Дурачок, что ты знаешь про жизнь…
Дальше у Игана шло что-то героическое про честь, про то, что сохранить жизнь — не самое главное, про выбор и свободу, но я все зарубил, соглашаясь с ним в принципе. То есть с жизненной позицией соглашался, а с поэтическим воплощением — нет.
— Понимаешь, Иган, чтобы закончить этот опус, достаточно только одного двустишья. И все! Сейчас в твоем стихотворении что-то есть! Есть любовный треугольник, есть противопоставление персонажей: эта твоя палач олицетворяет жизнь, безносая — смерть!
— Палач — тоже смерть, — задумчиво и как-то печально ответил новоявленный поэт, а я осекся: я же о нем ничего не знаю! И похоже, серьезно он! А ну как этот, эта палач явится сюда за его головой. О себе же парень пишет! Молодые поэты, они о себе всегда пишут!
Не успел я возразить Игану, как тот легким движением положил руку на спинку моего стула, качнул его вправо, и я ощутил, что лечу! Скорость, с которой я вылетел со стула, явно превышала скорость старинного ядра, вылетающего из чугунной пушки. И, вот невезуха, залетел под соседний стол, где ножки задвинутых под столешницу стульев пересчитали мои ребра не хуже, чем давеча Аристарх.

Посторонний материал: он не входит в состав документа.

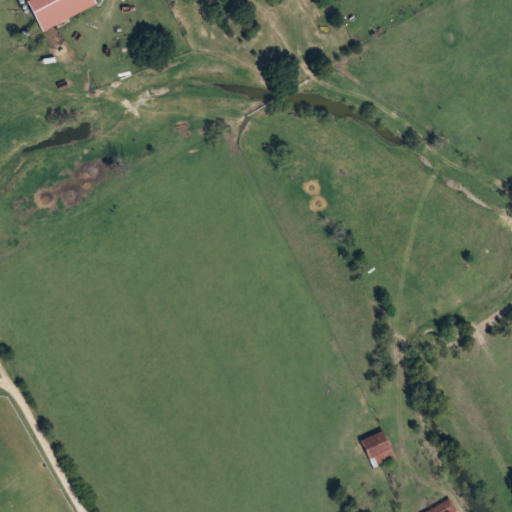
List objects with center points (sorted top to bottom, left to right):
building: (225, 1)
building: (56, 9)
building: (378, 448)
building: (442, 507)
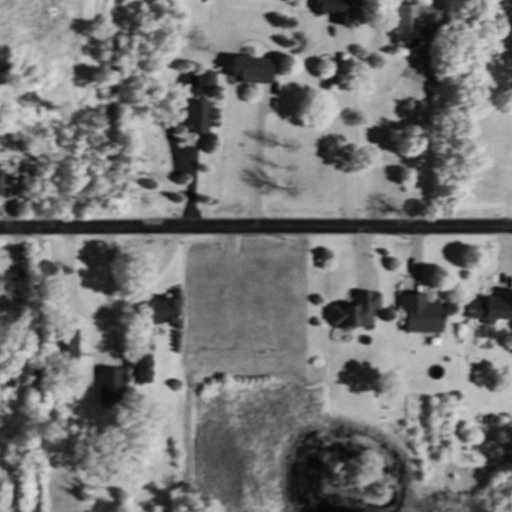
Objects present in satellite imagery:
building: (507, 4)
building: (253, 71)
building: (205, 86)
building: (198, 119)
road: (509, 130)
road: (344, 140)
road: (412, 156)
road: (255, 169)
building: (3, 183)
road: (256, 229)
road: (109, 290)
building: (491, 309)
building: (355, 311)
building: (164, 313)
building: (421, 316)
road: (110, 318)
building: (143, 370)
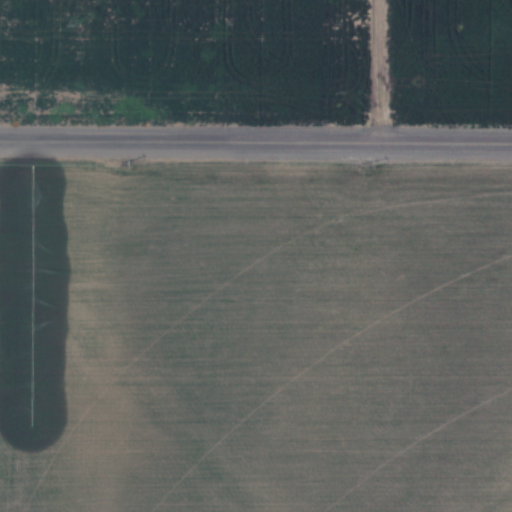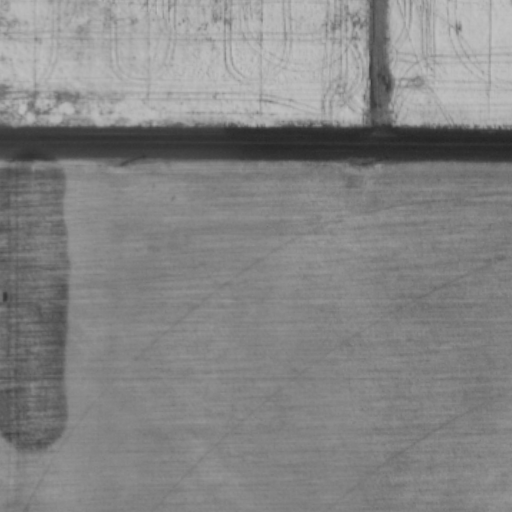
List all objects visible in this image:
road: (256, 143)
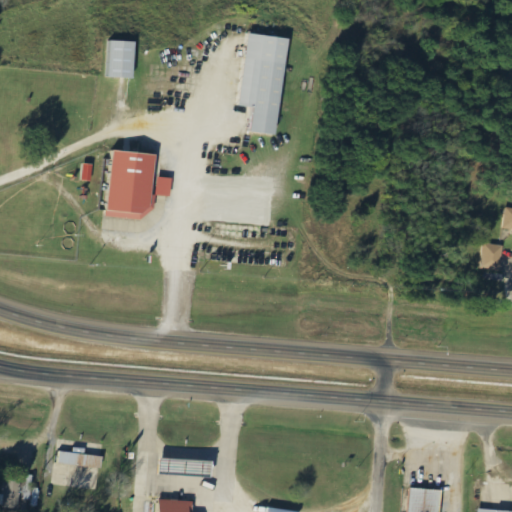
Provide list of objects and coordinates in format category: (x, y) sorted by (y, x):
building: (121, 59)
building: (123, 59)
building: (265, 80)
building: (266, 94)
building: (131, 185)
building: (136, 185)
road: (186, 220)
building: (508, 220)
building: (492, 257)
road: (254, 351)
road: (2, 373)
road: (255, 395)
road: (381, 437)
building: (84, 466)
building: (184, 467)
building: (20, 492)
building: (423, 500)
building: (173, 506)
building: (176, 506)
building: (493, 511)
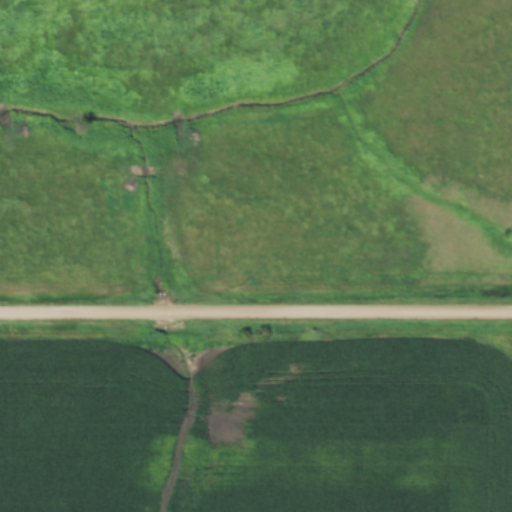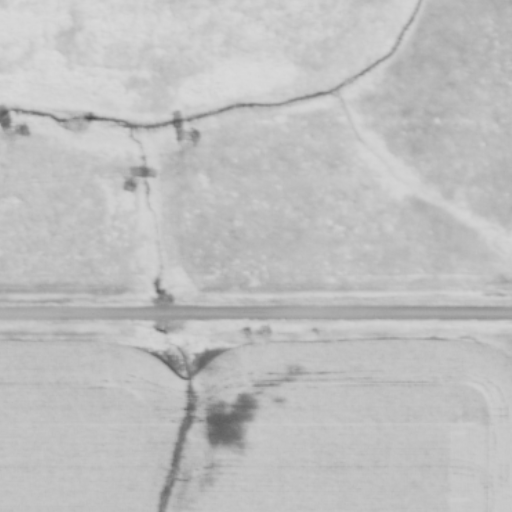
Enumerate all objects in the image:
road: (256, 317)
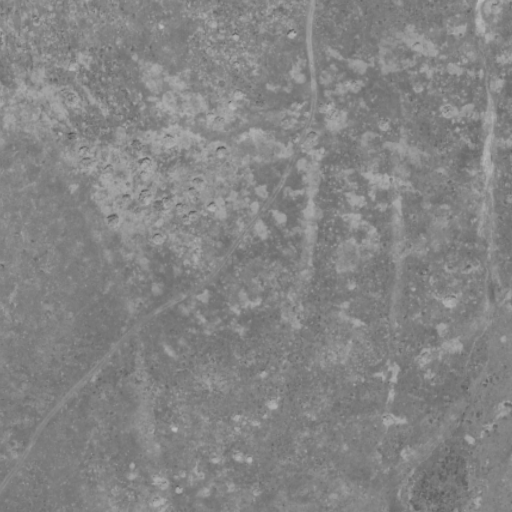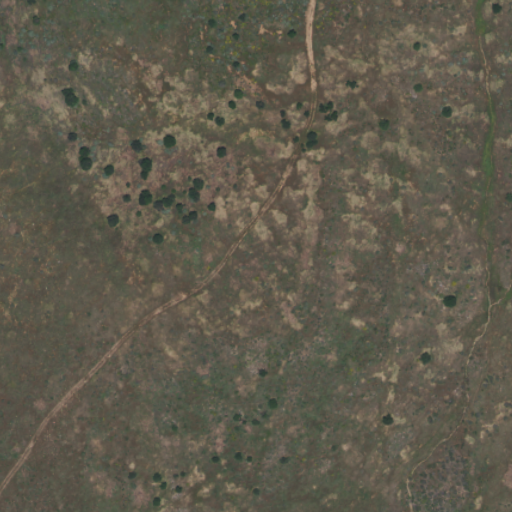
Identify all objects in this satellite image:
road: (209, 273)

Аристарх? Это ж его голос! Тигриный рык инквизитора из контрразведки так врезался в мою память, что перепутать его с каким бы то ни было еще голосом я не мог.
— Уйди, демон! Мне нужен эльф!
— Невежливо встревать в чужой разговор… — казалось, что в голосе Игана сталкиваются острыми гранями кубики льда, хоть в ведерко для шампанского загружай, но тона тифлинг не повысил, и вообще, имел такой вид, будто ведет светскую беседу о погоде.